▶ Exercise inputs

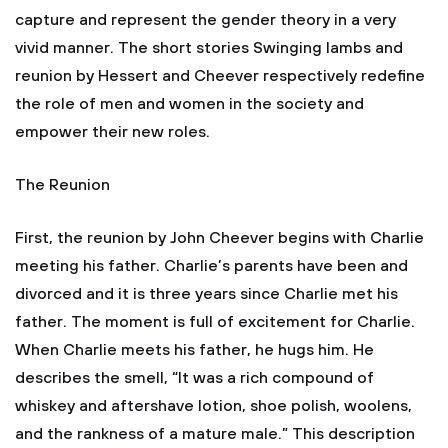
capture and represent the gender theory in a very
vivid manner. The short stories Swinging lambs and
reunion by Hessert and Cheever respectively redefine
the role of men and women in the society and
empower their new roles.
The Reunion
First, the reunion by John Cheever begins with Charlie
meeting his father. Charlie’s parents have been and
divorced and it is three years since Charlie met his
father. The moment is full of excitement for Charlie.
When Charlie meets his father, he hugs him. He
describes the smell, “It was a rich compound of
whiskey and aftershave lotion, shoe polish, woolens,
and the rankness of a mature male.” This description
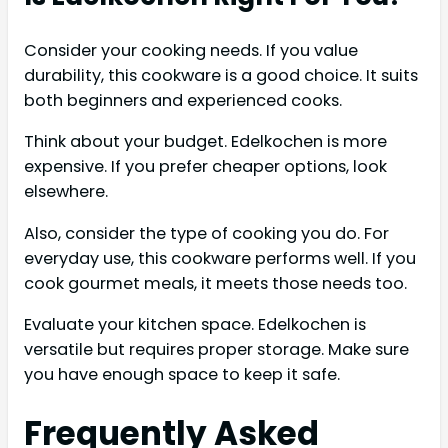
Consider your cooking needs. If you value
durability, this cookware is a good choice. It suits
both beginners and experienced cooks.
Think about your budget. Edelkochen is more
expensive. If you prefer cheaper options, look
elsewhere.
Also, consider the type of cooking you do. For
everyday use, this cookware performs well. If you
cook gourmet meals, it meets those needs too.
Evaluate your kitchen space. Edelkochen is
versatile but requires proper storage. Make sure
you have enough space to keep it safe.
Frequently Asked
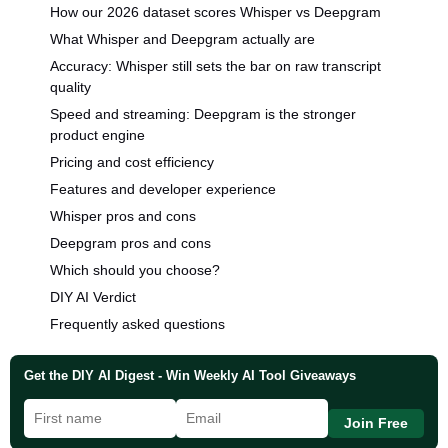
How our 2026 dataset scores Whisper vs Deepgram
What Whisper and Deepgram actually are
Accuracy: Whisper still sets the bar on raw transcript
quality
Speed and streaming: Deepgram is the stronger
product engine
Pricing and cost efficiency
Features and developer experience
Whisper pros and cons
Deepgram pros and cons
Which should you choose?
DIY AI Verdict
Frequently asked questions
Get the DIY AI Digest - Win Weekly AI Tool Giveaways
Join Free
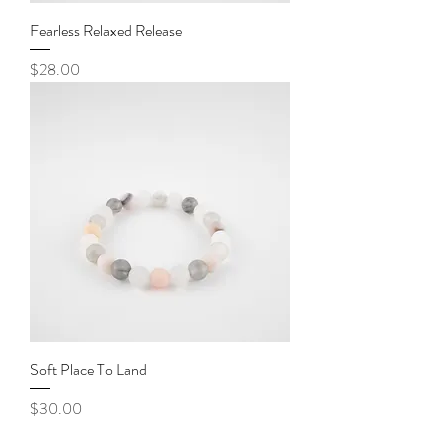
Fearless Relaxed Release
Price
$28.00
Soft Place To Land
Price
$30.00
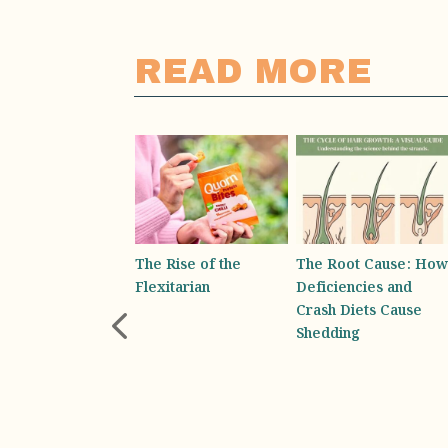
READ MORE
 Rise of the
The Root Cause: How
Absolutely Bottling It-
xitarian
Deficiencies and
Why You Rely on
Crash Diets Cause
Your Water Bottle for
Shedding
Emotional Support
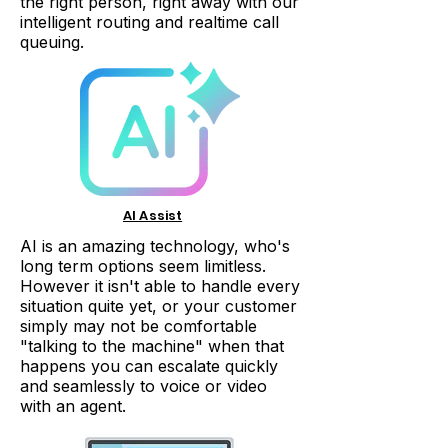
the right person, right away with our
intelligent routing and realtime call
queuing.
AI Assist
AI is an amazing technology, who's
long term options seem limitless.
However it isn't able to handle every
situation quite yet, or your customer
simply may not be comfortable
"talking to the machine" when that
happens you can escalate quickly
and seamlessly to voice or video
with an agent.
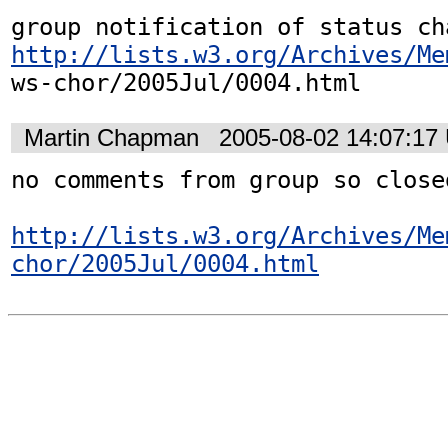
http://lists.w3.org/Archives/Me
ws-chor/2005Jul/0004.html
Martin Chapman
2005-08-02 14:07:17
no comments from group so close
http://lists.w3.org/Archives/Me
chor/2005Jul/0004.html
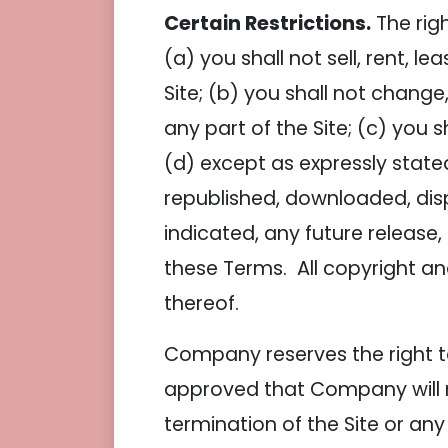
Certain Restrictions.
The righ
(a) you shall not sell, rent, l
Site; (b) you shall not chang
any part of the Site; (c) you s
(d) except as expressly state
republished, downloaded, dis
indicated, any future release, 
these Terms. All copyright an
thereof.
Company reserves the right to
approved that Company will no
termination of the Site or any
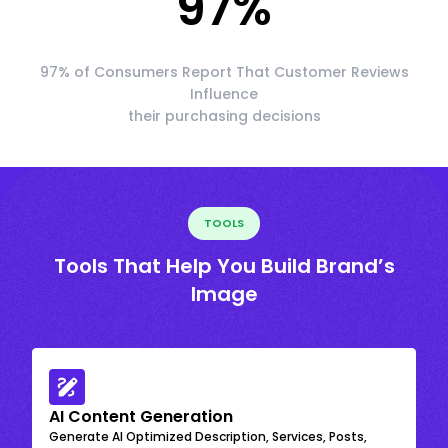
97
%
97% of Consumers Report That Customer Reviews
Influence
their purchasing decisions
TOOLS
Tools That Help You Build Brand’s
Image
AI Content Generation
Generate AI Optimized Description, Services, Posts,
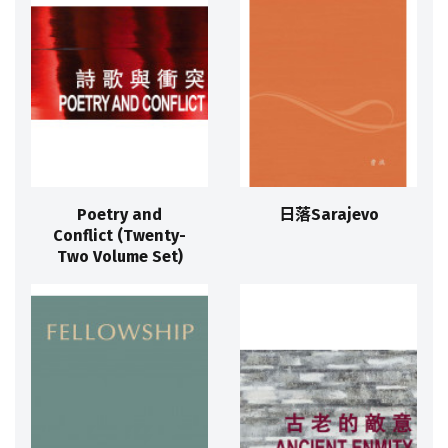
Poetry and
日落Sarajevo
Conflict (Twenty-
Two Volume Set)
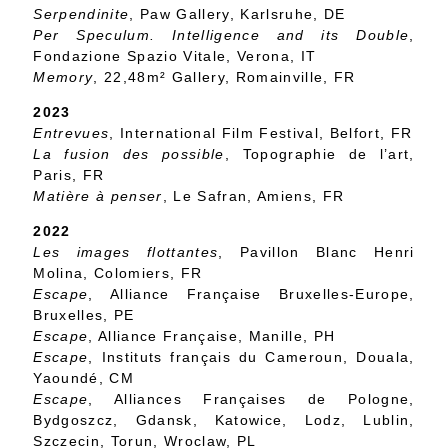
Serpendinite
, Paw Gallery, Karlsruhe, DE
Per Speculum. Intelligence and its Double
,
Fondazione Spazio Vitale, Verona, IT
Memory
, 22,48m² Gallery, Romainville, FR
2023
Entrevues
, International Film Festival, Belfort, FR
La fusion des possible
, Topographie de l’art,
Paris, FR
Matière à penser
, Le Safran, Amiens, FR
2022
Les images flottantes
, Pavillon Blanc Henri
Molina, Colomiers, FR
Escape
, Alliance Française Bruxelles-Europe,
Bruxelles, PE
Escape
, Alliance Française, Manille, PH
Escape
, Instituts français du Cameroun, Douala,
Yaoundé, CM
Escape
, Alliances Françaises de Pologne,
Bydgoszcz, Gdansk, Katowice, Lodz, Lublin,
Szczecin, Torun, Wroclaw, PL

▶ Problem to work on
Your task is to reproduce, exactly and exclusively, the lines from the one holding "Les images flottantes" through the final line of the listing.

▶ Response for this exercise
Les images flottantes
, Pavillon Blanc Henri
Molina, Colomiers, FR
Escape
, Alliance Française Bruxelles-Europe,
Bruxelles, PE
Escape
, Alliance Française, Manille, PH
Escape
, Instituts français du Cameroun, Douala,
Yaoundé, CM
Escape
, Alliances Françaises de Pologne,
Bydgoszcz, Gdansk, Katowice, Lodz, Lublin,
Szczecin, Torun, Wroclaw, PL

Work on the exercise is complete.